I have been attempting to use GoogleMock to override a few specific methods in a underlying class, however I seem to be getting the base constructor, rather than the mocked object. Is there something obvious I am missing here?
I have been following the following example: http://blog.divebomb.org/2011/07/my-first-c-cmake-googletest-and-googlemock/
However, in my test, I am still getting my 'printf' called. Any thoughts?

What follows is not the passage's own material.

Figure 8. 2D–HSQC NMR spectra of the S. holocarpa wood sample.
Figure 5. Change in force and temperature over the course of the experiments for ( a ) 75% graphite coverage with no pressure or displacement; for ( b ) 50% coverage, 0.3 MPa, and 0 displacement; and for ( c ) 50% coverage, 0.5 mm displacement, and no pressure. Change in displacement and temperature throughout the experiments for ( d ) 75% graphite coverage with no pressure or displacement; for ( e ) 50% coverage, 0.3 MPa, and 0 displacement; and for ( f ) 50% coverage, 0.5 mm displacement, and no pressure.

Here are the classes/header files:
A.h:
#pragma once
class A
{
public:
virtual void methodToOverride();
void someConcreteMethod();
int mMemberVariable;
};
A.cpp:
#include "A.h"
void A::methodToOverride()
{
std::printf("Hello World");
}
void A::someConcreteMethod()
{
}
B.h:
#include "A.h"
class B
{
public:
B(A &injectedClass);
~B();
void MethodToTest();
private:
A mA;
};
B.cpp:
#include "B.h"
B::B(A & injectedClass):mA(injectedClass)
{
mA.someConcreteMethod();
}
B::~B(){}
void B::MethodToTest()
{
mA.methodToOverride();
}
MockA.h:
#include "A.h"
#include "gmock\gmock.h"
class MockA : public A
{
public:
MOCK_METHOD0(methodToOverride, void());
};
BTest.cpp:
#include "gtest/gtest.h"
#include "MockA.h"
#include "B.h"
using ::testing::AtLeast;
using ::testing::_;
TEST(BTest, mockObject)
{
// Arrange
MockA injectedMock;
EXPECT_CALL(injectedMock, methodToOverride())
.Times(AtLeast(1));
B classUnderTest(injectedMock);
// Act
classUnderTest.MethodToTest();
}
One major problem is that B::mA
is an instance of the A
class. It doesn't know anything about child-classes and objects.
The member B::mA
either needs to be a reference or a pointer for polymorphism to work.